Location
- Hartselle, Alabama, 35640 United States
- Coordinates: 34°26′49″N 86°55′52″W﻿ / ﻿34.447°N 86.931°W

District information
- Grades: K-12
- Superintendent: Brian Clayton
- Asst. superintendent(s): Nancy Horton
- NCES District ID: 0101730

Students and staff
- Students: 3,469
- Teachers: 210.22
- Student–teacher ratio: 16.50
- District mascot: Tigers
- Colors: Cardinal and white

Other information
- Website: www.hartselletigers.org

= Hartselle City School District =

School district in Alabama, United States

Hartselle City Schools is a school district, established in 1975, serving the student populations of Hartselle, Alabama, and portions of Morgan County, Alabama.

The district serves more than 3,100 students with three elementary schools (Barkley Bridge Elementary, Crestline Elementary, and F.E. Burleson Elementary) serving kindergarten through the fourth grade, an intermediate school (Hartselle Intermediate High School) for fifth and sixth graders, a junior high school (Hartselle Junior High School) and Hartselle High School (formerly Morgan County High School) for ninth through twelfth grades. On April 1, 2013, the high school relocated to a new 50-acre campus at 1000 Bethel Road.

Barkley Bridge Elementary School was named a National Blue Ribbon School by the National Blue Ribbon Schools Program in 2011. Blue Ribbon Schools of Excellence have designated Hartselle High, Crestline Elementary, F.E. Burleson Elementary and Barkley Bridge Elementary as Blue Ribbon Lighthouse Schools. F.E. Burleson Elementary School was named a national Green Ribbon School by the United States Department of Education. One hundred fifty-three geothermal wells at F.E. Burleson Elementary provide energy to heat and cool the school.

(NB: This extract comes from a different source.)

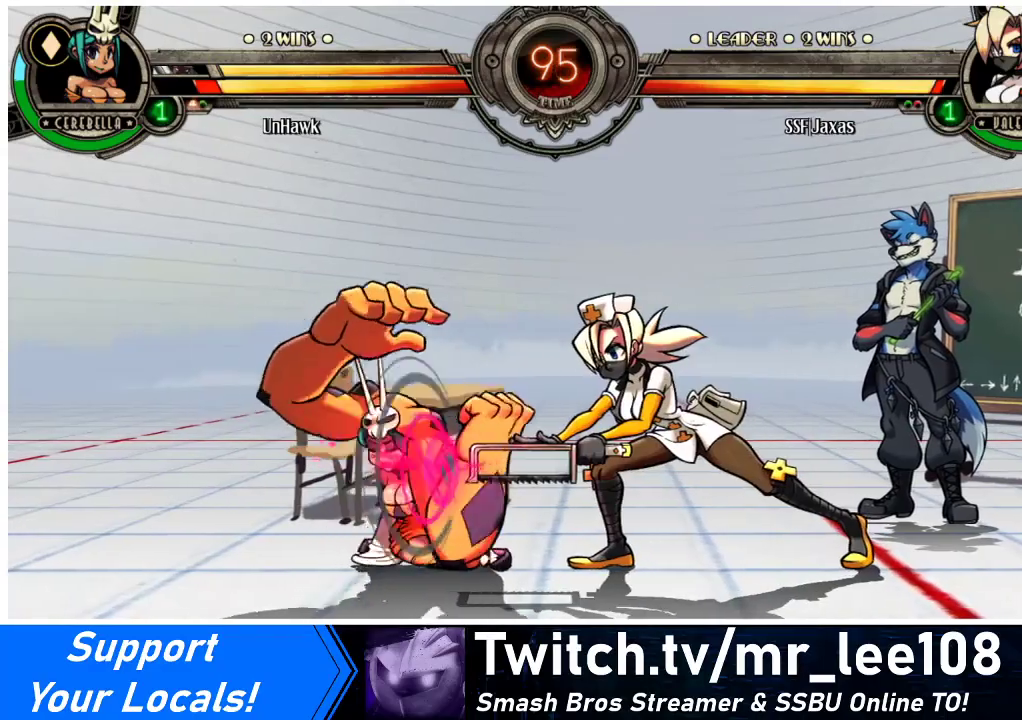
{"buttons": ["DPAD_DOWN"], "events": [[267, "CIRCLE", "down"], [433, "CIRCLE", "up"]]}
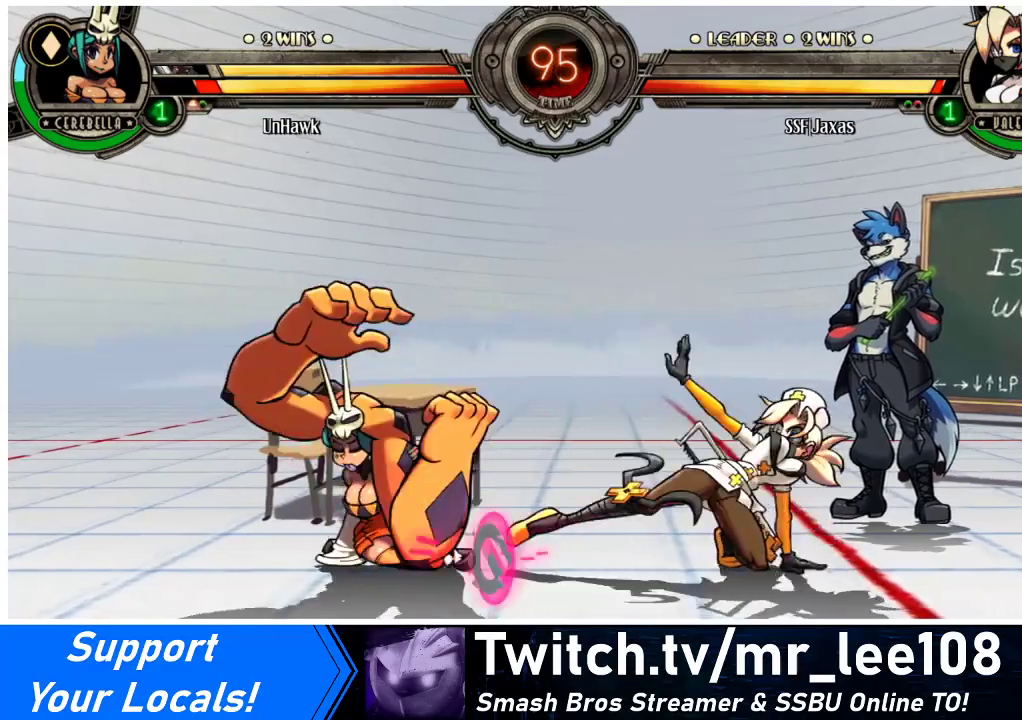
{"buttons": [], "events": [[67, "DPAD_DOWN", "up"], [333, "R2", "down"], [500, "R2", "up"]]}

Hartselle has won numerous state championships in athletics. The baseball program has won eight Alabama High School Athletic Association state championships, which is tied for No. 4 overall. The softball program is the reigning 2014 Class 5A state champions and is tied for fifth overall with four state championships. Hartselle has also won four state championships in girls golf with Arin Eddy winning two individual titles and Heather Nail winning one individual title. Led by Vickie Orr, the high school has two girls basketball championships in 1984 and 1985. The wrestling program has won two team state championships. Hartselle football, girls basketball and volleyball have one state championship each. Sissy McClung is the only individual state champion in girls tennis.